Lors de mes études d'éducatrice de jeunes enfants, il y a de çà plus de 10 ans, j'ai lu un livre de Christine Schul qui m'a beaucoup marqué, intitulé Vivre en crèche: remédier aux douces violences. Lorsque je me suis réveillée ce matin le cerveau un peu en vrac avant l'heure des poules, il s'est imposé à moi, je ne pensais qu'à lui...en faisant un parallèle avec le monde du travail. J'imagine que tu dois vivre bon nombre de douces violences psychologiques au travail, n'est-ce pas? Ces managers qui te disent un grand oui puis quelques semaines plus tard un ferme non, te prenant pour un déséquilibré mental qui ne comprend rien à rien. Ces supérieurs qui refusent de te donner toute trace écrite des décisions prises en réunion afin que rester cantonné dans un exercice de funambule sans preuve palpable. Ce sentiment permanent que les informations sont délibérément filtrées. Ces appels et SMS du travail en soirée, en week-end, toujours plus pressants. Ce regard noir quand tu expliques que tu ne vérifies pas ta mailbox à la maison. Ces gestes ou paroles insultants qui passent presqu'inaperçus, sans sanction véritable qu'un léger rabrouement. Ces réunions toujours plus nombreuses, exclusivement en soirée, qui te font travailler plus treize, quatorze ou quinze heures d'affilées sans que ça ne fasse sourciller quiconque. Ces personnes qui ne t'adressent même pas la parole alors que tu dois travailler en direct avec elles. De quoi perdre la santé... De quoi perdre la raison...

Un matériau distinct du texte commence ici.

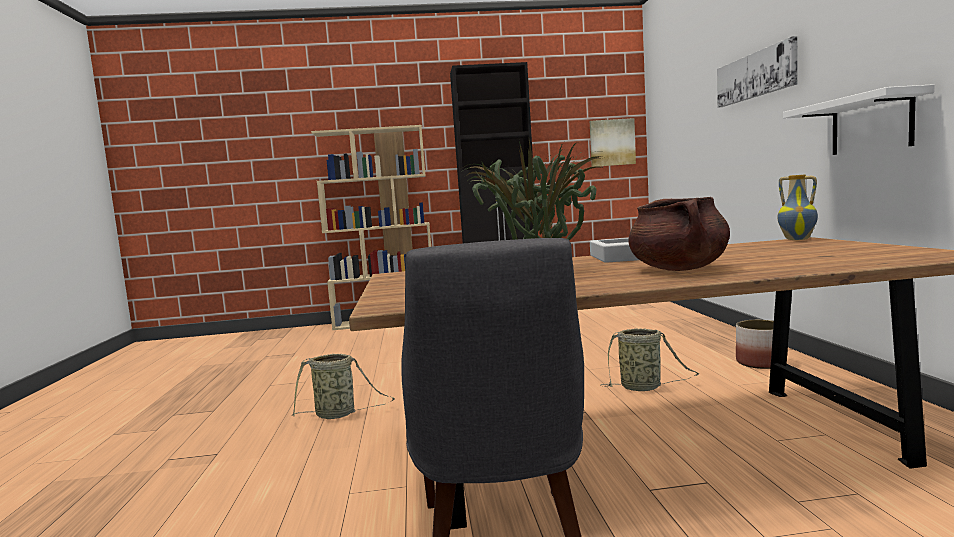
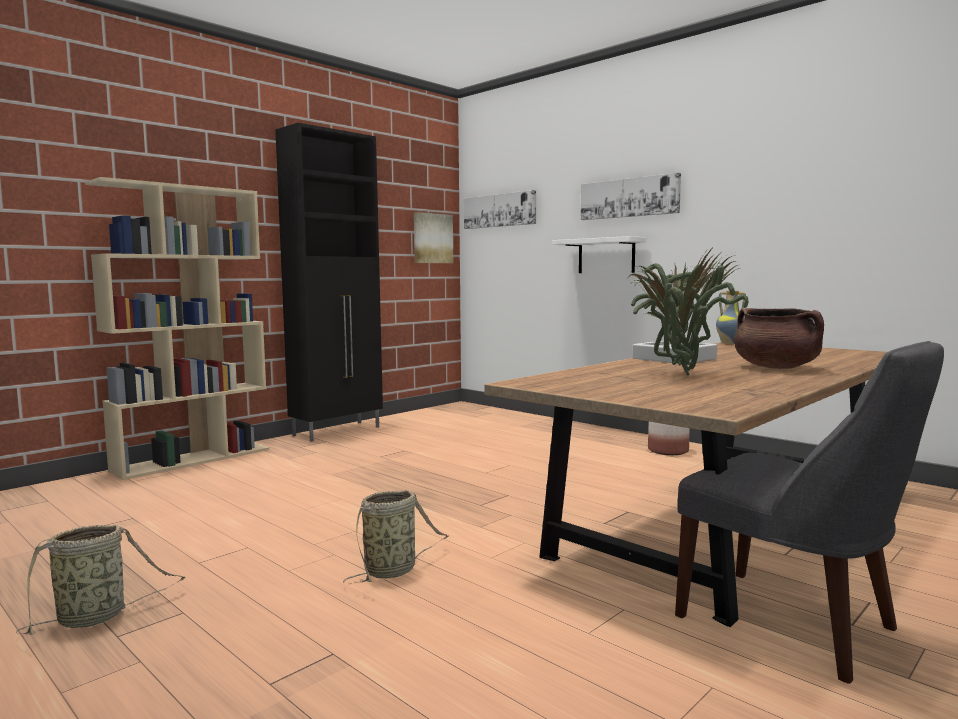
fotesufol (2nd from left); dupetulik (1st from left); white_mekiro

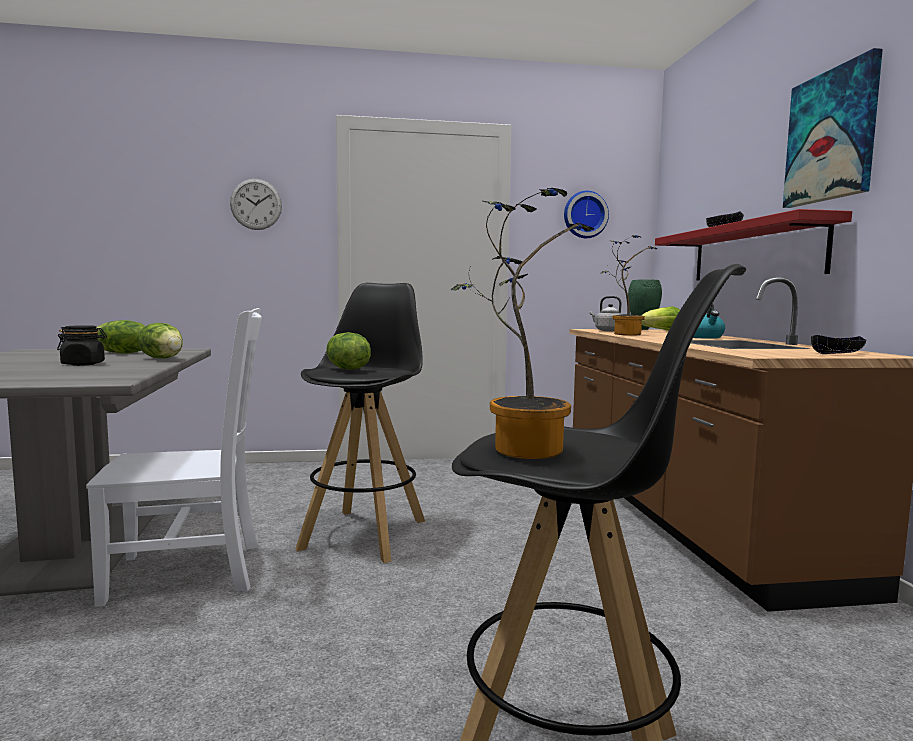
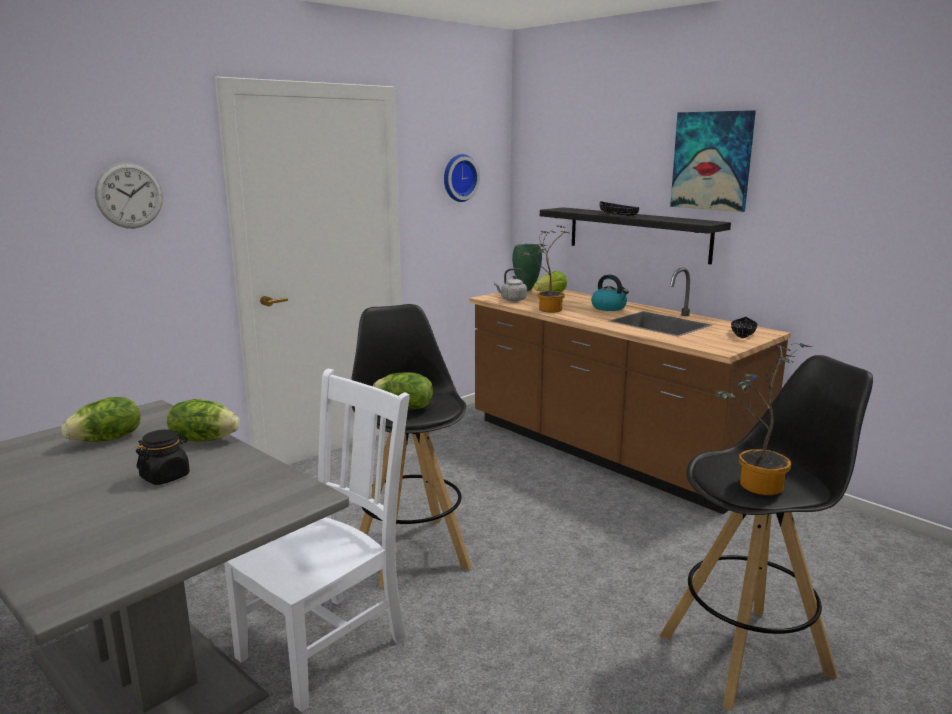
black_mekiro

Ce n'est pas vraiment du harcèlement, tu sais, ce gros mot imprononçable en entreprise. Ce n'est pas vraiment le burn-out, quoiqu'il est là, planant au dessus de ta carcasse. C'est un truc indéfinissable, qui te ronge doucement de l'intérieur. Ces douces violences, je les compare souvent aux détraqueurs, ces personnages d'Harry Potter qui aspirent l'âme d'une personne afin de la mettre dans un état végétatif permanent. Elles viennent parfois à te faire pleurer de stress lors du trajet jusqu'au travail. Elles viennent souvent à te faire éclater en sanglots face au mur d'incompréhension devant tes collaborateurs, tes supérieurs et même tes clients. Elles viennent à perturber ton sommeil depuis de longs mois. Elles viennent à te faire manger frénétiquement pour combler l'angoisse qui grandit lorsque tu es au boulot. Elles viennent à te faire perdre toute crédibilité, toute confiance en toi, toute énergie: de toutes façons, tu mérites bien ce qu'il t'arrive, tu n'es qu'un gros nul.

La spirale infernale malgré les appels à l'aide. Les douces violences psychologiques qui s'intensifient pour te faire craquer. Et cette impression d'être un rat prit au piège. Ils ont gagné. Gagner quoi? La libération de cette parole. Ne jamais, jamais, jamais rester seul face à ces douces violences psychologiques au travail...ou quelque soit le nom que tu lui donnes. Parler pour se sauver. Il y a deux ans, j'écrivais déjà sur la nature humaine. Ce que j'ai compris de cette expérience, c'est que malgré tous les efforts possibles dans un sens ou dans l'autre, je ne peux changer les gens et parfois, la meilleure solution, c'est la fuite... Je rêve de vivre entre Bisounours et de ne plus jamais croiser un seul Iznogoud sur mon chemin. Pas toi? Alors, si on y allait?